Incluso si la figura del presidente estuviera dispuesta a tramitar clemencia para Pollard (como parecía estarlo Clinton), su principal obstáculo sería sortear a la comunidad de inteligencia, la cual, por razones profesionales, reniega a mostrar condescendencia para con los informantes y espías. Por consiguiente, para poder liberarlo, la Casa Blanca necesitaría una razón práctica que ameritara la decisión. Esta razón parece relacionada con la insatisfacción de Israel con el acuerdo con Irán, firmado hace menos de un mes. Pollard en este sentido sería un pequeño mas simbólico paliativo para el malestar general que afecta al establecimiento político israelí.
En mi opinión, la decisión del gabinete de Obama de soltar a Pollard podría cumplir el propósito de incentivar a Israel a hacer gestos hacia la Autoridad Nacional Palestina, a los efectos de reconstruir el prospecto de nuevas rondas de negociaciones.
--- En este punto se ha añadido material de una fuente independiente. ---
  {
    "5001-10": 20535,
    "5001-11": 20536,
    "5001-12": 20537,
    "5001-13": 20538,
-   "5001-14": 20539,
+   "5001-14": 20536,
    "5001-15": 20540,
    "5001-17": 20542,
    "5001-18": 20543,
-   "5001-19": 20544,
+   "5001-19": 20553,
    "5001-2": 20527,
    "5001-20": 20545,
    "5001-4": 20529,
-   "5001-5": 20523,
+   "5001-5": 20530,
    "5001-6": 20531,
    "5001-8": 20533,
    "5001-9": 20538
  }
Washington en este punto es consiente que, en función de la seguridad de Israel, el acuerdo con Irán le resta significativa prioridad a la cuestión de la estatidad palestina, especialmente en tanto Netanyahu sea primer ministro.
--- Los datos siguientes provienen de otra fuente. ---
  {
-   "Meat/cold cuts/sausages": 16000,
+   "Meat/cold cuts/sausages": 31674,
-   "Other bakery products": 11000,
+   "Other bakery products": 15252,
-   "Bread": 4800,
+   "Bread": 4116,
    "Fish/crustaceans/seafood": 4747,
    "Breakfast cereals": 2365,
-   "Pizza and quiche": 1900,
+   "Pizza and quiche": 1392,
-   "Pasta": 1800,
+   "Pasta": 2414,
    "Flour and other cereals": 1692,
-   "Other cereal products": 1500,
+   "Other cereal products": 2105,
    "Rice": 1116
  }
En sus memorias, Oren establece que durante su mandato como embajador la liberación de Pollard ocupó un sitio importante en la agenda. “Nunca pedí que lo perdonarán – Pollard era culpable de sus crímenes y Israel permanecía culpable – sino que pedí clemencia en base a razones humanitarias”. El exembajador explica que Netanyahu le escribió personalmente a Obama con este propósito en mente. En efecto, al comunicarse que Pollard sería liberado en noviembre, sin pasar la oportunidad para darse algo de crédito, Netanyahu expresó lo siguiente:
“A lo largo de su tiempo en prisión, vine consistentemente planteando su liberación en mis reuniones y conversaciones con el liderazgo de sucesivas administraciones en Estados Unidos”.
De momento, de ser soltado en noviembre, Pollard estará en libertad condicional, y no podrá abandonar el país durante los próximos cinco años. Los estadounidenses difícilmente otorguen que Pollard viaje a Israel inmediatamente, siendo que, para el desasosiego de la Casa Blanca, sería recibido como un héroe. Quedará por verse que termina sucediendo, y si Netanyahu acaba sacando réditos políticos tras la liberación. Sea como fuere, Estados Unidos e Israel se habrán sacado de encima una astilla que ya lleva molestando treinta años.